Like Star Wars 40 years ago, or the Simpsons 30 years ago, Harry Potter 15 years ago, and Rock and Roll since, well, since it was just a twinkle in Churck Berry’ eye, the cultural phenomenon that is Gravity Falls forces Christians to think through and come to conclusions about what it looks like to live and move and breathe in a culture that they are inextricably part of, but, at the same time, not at home in.  The real question here seems to be: to what extent is participating in a non-Christian or un-Christian cultural phenomenon actually endorsing it? and to what extent is endorsing something unchristian a real threat to my Christian convictions?

Traditionally, Christians have taken three basic routes when it comes to this question: 1) the “Good-Christians-don’t-read-Harry-Potter” approach, which basically rejects culture as irredeemably fallen; 2) the “Harry-Potter-is-really-a-Christ-figure” approach, which basically finds an allegory for the Christian Faith behind every cultural bush; and 3) the “What’s-the-big-deal-about-Harry-Potter-anyway?” approach, that basically engages with it unreflectively as good, harmless fun.

I’d suggest that none of these approaches—blindly rejecting, blindly co-opting or blindly participating in popular culture—are ideal.  What is especially called for is something that, in high-falutin’ theological circles we call “cultural exegesis.”  The word “exegesis” means, “to draw meaning from and/or to interpret a text,” and cultural exegesis involves “reading” one’s own culture in a way that gets to its deepest meaning, and then interprets that meaning from a Christian perspective.  The best kind of cultural exegesis is actually a kind of conversation, where we think deeply about the meaning of what’s going on in popular culture, identify points of contact with, but also points of divergence from a Christian worldview, and engage with it in a way challenges us to live out our Christian convictions authentically in the public sphere.

Is it okay for a Christian to watch Gravity Falls?  Well, yes.

Especially if it can be the start of a conversation about a Christian worldview, and how it differs from a secular world view but at the same time speaks to some of the deepest questions a non-Christian culture seems to be asking.  This is what Paul did, for instance, when the Corinthian Church asked if Christians should eat meat that was sacrificed in a pagan temple, and his answer in 1 Corinthians 8 is sort of the prototype for Christian cultural exegesis. 

Well, that’s a pretty long preamble to the point of today’s post, which is to explain why the next month or so we’ll be spending some time discussing this very popular Disney show, looking at its themes and trying to understand their significance from a Christian perspective—kind of a “Christian view of the world from Gravity Falls.”

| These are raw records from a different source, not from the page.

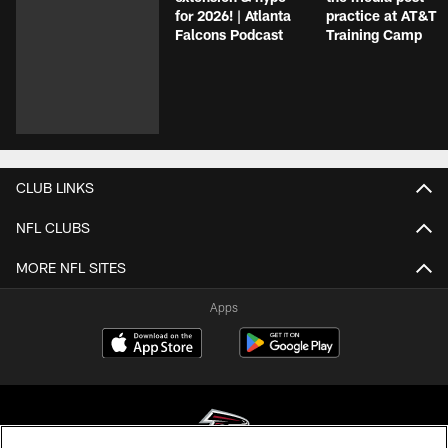
for 2026! | Atlanta
practice at AT&T
Falcons Podcast
Training Camp
CLUB LINKS
NFL CLUBS
MORE NFL SITES
Apps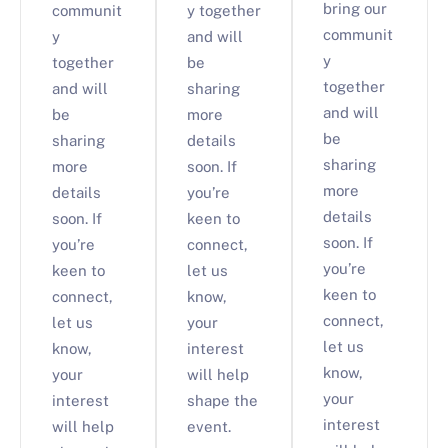
bring our
communit
y together
communit
y
and will
y
together
be
together
and will
sharing
and will
be
more
be
sharing
details
sharing
more
soon. If
more
details
you’re
details
soon. If
keen to
soon. If
you’re
connect,
you’re
keen to
let us
keen to
connect,
know,
connect,
let us
your
let us
know,
interest
know,
your
will help
your
interest
shape the
interest
will help
event.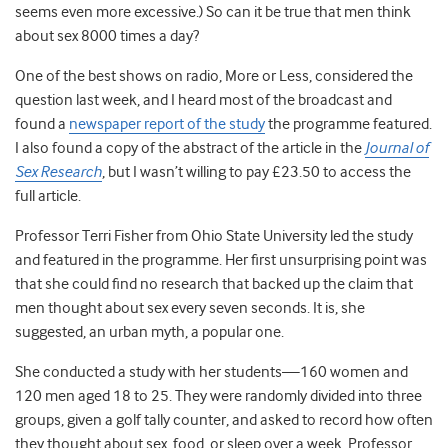
seems even more excessive.) So can it be true that men think
about sex 8000 times a day?
One of the best shows on radio, More or Less, considered the
question last week, and I heard most of the broadcast and
found a
newspaper report of the study
the programme featured.
I also found a copy of the abstract of the article in the
Journal of
Sex Research
, but I wasn’t willing to pay £23.50 to access the
full article.
Professor Terri Fisher from Ohio State University led the study
and featured in the programme. Her first unsurprising point was
that she could find no research that backed up the claim that
men thought about sex every seven seconds. It is, she
suggested, an urban myth, a popular one.
She conducted a study with her students—160 women and
120 men aged 18 to 25. They were randomly divided into three
groups, given a golf tally counter, and asked to record how often
they thought about sex, food, or sleep over a week. Professor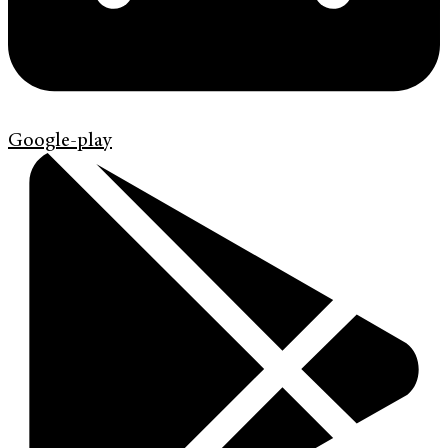
Google-play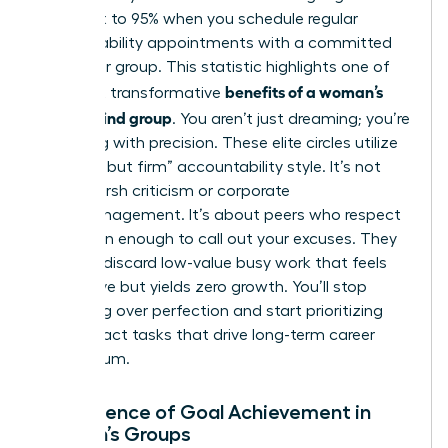
skyrocket to 95% when you schedule regular
accountability appointments with a committed
partner or group. This statistic highlights one of
benefits of a woman’s
the most transformative
mastermind group
. You aren’t just dreaming; you’re
executing with precision. These elite circles utilize
a “gentle but firm” accountability style. It’s not
about harsh criticism or corporate
micromanagement. It’s about peers who respect
your vision enough to call out your excuses. They
help you discard low-value busy work that feels
productive but yields zero growth. You’ll stop
obsessing over perfection and start prioritizing
high-impact tasks that drive long-term career
momentum.
The Science of Goal Achievement in
Women’s Groups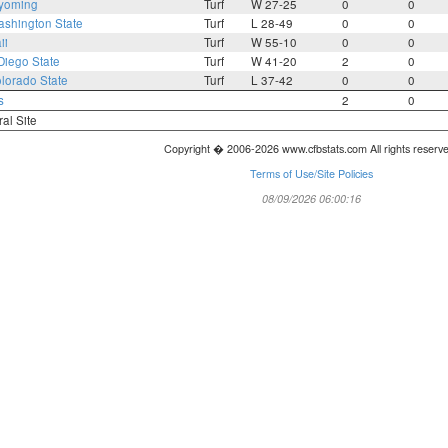
yoming
Turf
W 27-25
0
0
shington State
Turf
L 28-49
0
0
ii
Turf
W 55-10
0
0
Diego State
Turf
W 41-20
2
0
lorado State
Turf
L 37-42
0
0
s
2
0
ral Site
Copyright � 2006-2026 www.cfbstats.com All rights reserv
Terms of Use/Site Policies
08/09/2026 06:00:16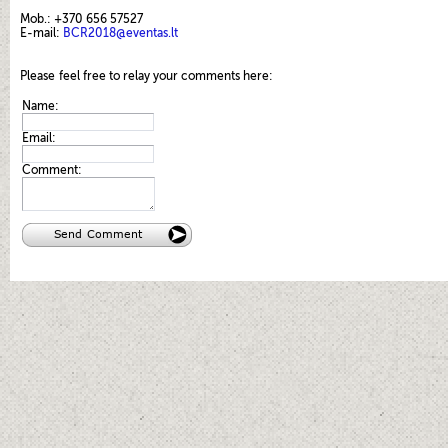
Mob.: +370 656 57527
E-mail:
BCR2018@eventas.lt
Please
feel free to relay your comments here:
Name:
Email:
Comment: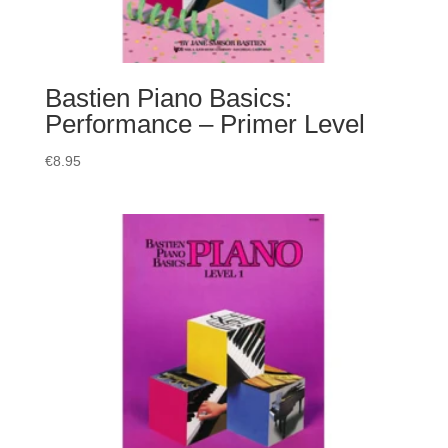
Bastien Piano Basics:
Performance – Primer Level
€
8.95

As a blog series, this is meant, on the one hand, very directly, as a way of engaging with a cultural phenomenon that the youth in my circle of influence find very compelling, but it’s also meant to model and encourage Christian cultural exegesis more generally.  After all, the work of cultural exegesis is harder work than simply rejecting or blindly co-opting, but it is, I’d argue, more rewarding, and probably, too, more Christlike.